En déroulant à la veille de l’été les grandes lignes d’un projet de Loi sur le Médicament et la pharmacovigilance, annoncé par plusieurs rapports, à la suite de l’affaire Médiator, Xavier Bertrand répond d’abord à un impératif politique.
Poussé par une majorité de parlementaires et d’experts réputés de gauche et soutenu un peu plus froidement par sa majorité, le leader politique, homme d’action, un temps menacé comme ses prédécesseurs en charge de la politique sanitaire de la France, a mené l’attaque contre l’industrie pharmaceutique, les technocrates et experts de tous bords et… leurs « vilaines » habitudes.
Le rôle lui sied. Il a coupé l’herbe sous le pied de l’opposition. Il montre que l’État volontariste peut se réformer et que le sarkozysme qu’il incarne n’est pas totalement lié aux intérêts industriels et économiques. En professionnel du risque, il considère que les questions de sécurité et de précaution relèvent des États plus que de l’Europe. À la veille des élections présidentielles, le soutien affiché aux malades, la condamnation de « technocrates irresponsables » donne de bons arguments électoraux au président-candidat qui fut, un temps, lié à Jacques Servier par qui le scandale est arrivé.
Mais il serait injuste de ne retenir que cela. Le rapport Couty issu des Assises du médicament, ceux des députés Door-Bapt, puis Debré-Even et bientôt du Sénat, celui de l’IGAS, souvent pertinents, parfois partiaux, demandent des changements de culture et de pratiques chez les professionnels du système de santé. Tous ces élus et inspecteurs prônent plus de police sanitaire, de la vigilance sur les effets des médicaments, une vraie transparence des financements, moins de capital et de business et plus d’intérêt social et sociétal dans la Santé. De ce point de vue, les médecins, pharmaciens, les salariés des industries de santé, les journalistes de la presse médicale ne peuvent qu’y adhérer. Les médicaments inutiles, mal évalués, les mauvaises pratiques professionnelles doivent être abandonnés dans nos systèmes économiques à bout de souffle qui ont à prendre en charge de nouvelles molécules efficaces et hors de prix. Beaucoup a été déjà accompli. Beaucoup reste à faire et aurait dû l’être. Mais, comme toujours, il fallait paradoxalement une crise pour réveiller des consciences endormies et satisfaites d’elles-mêmes. Chacun peut même se saisir de l’Affaire comme d’une opportunité pour améliorer des images de marques mauvaises auprès du grand public, parce que trop liées à des intérêts capitalistiques et pas assez collectifs.
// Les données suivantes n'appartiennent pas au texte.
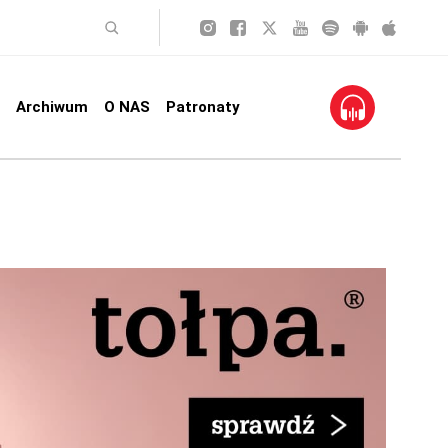
Archiwum
O NAS
Patronaty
Pour autant, quelques réalités s’imposent et doivent être rappelées pour s’éviter des illusions naïves. D’abord, le progrès médical est « incrémental » c'est-à-dire qu’il s’opère par étapes successives et à tâtons, à force d’épreuves, les succès succédant aux échecs. Les prises de risques consenties sont à la base du progrès scientifique et médical. Il est en médecine fondé sur des ATU*, des essais thérapeutiques et cliniques, des médicaments prescrits « hors AMM ** » quand tout a été essayé… La recherche biomédicale nécessite beaucoup de moyens technologiques et d’argent privé qui complète des fonds publics rares.
Par ailleurs, l’information médicale et la formation scientifique, plus que jamais liées entre elles pour diffuser l’innovation auprès du lit du malade, dépendent plus de grandes revues scientifiques, de magazines et de journaux appartenant à des éditeurs privés, de congrès internationaux que de services publics d’information.
On le sait bien en effet : un État omnipotent soumis aux aléas politiques ne crée pas les conditions économiques du progrès scientifique.
Il y a peu de chance qu’une France « universaliste » convainque sur ces sujets les grandes économies modernes du bien fondé de trop de précaution, de l’usage à l’interventionnisme politique et d’un repli national. Plus grave encore, les majors de l’industrie mondiale, américains, anglais, suisses, Japonais… Accepteront-ils de passer sous les fourches caudines du gouvernement français ? D’autant qu’ils considèrent que l’affaire du Mediator est une « affaire française ». Les difficultés de la politique de santé du président Obama leur doivent beaucoup !
Pour autant, une fois les principes de la réforme annoncés, l’essentiel sera dans l’ajustement des détails et dans l’adhésion des professionnels. L’absence des prescripteurs – les libéraux surtout – dans les débats des Assises du médicament, les humiliations ressenties par certains groupes d’acteurs dont les industriels, mais aussi à l’hôpital, la période de surenchères électorales qui s’ouvre, créent un climat qui réclamera certes de la détermination, mais aussi du doigté.
** Autorisation de mise sur le marché.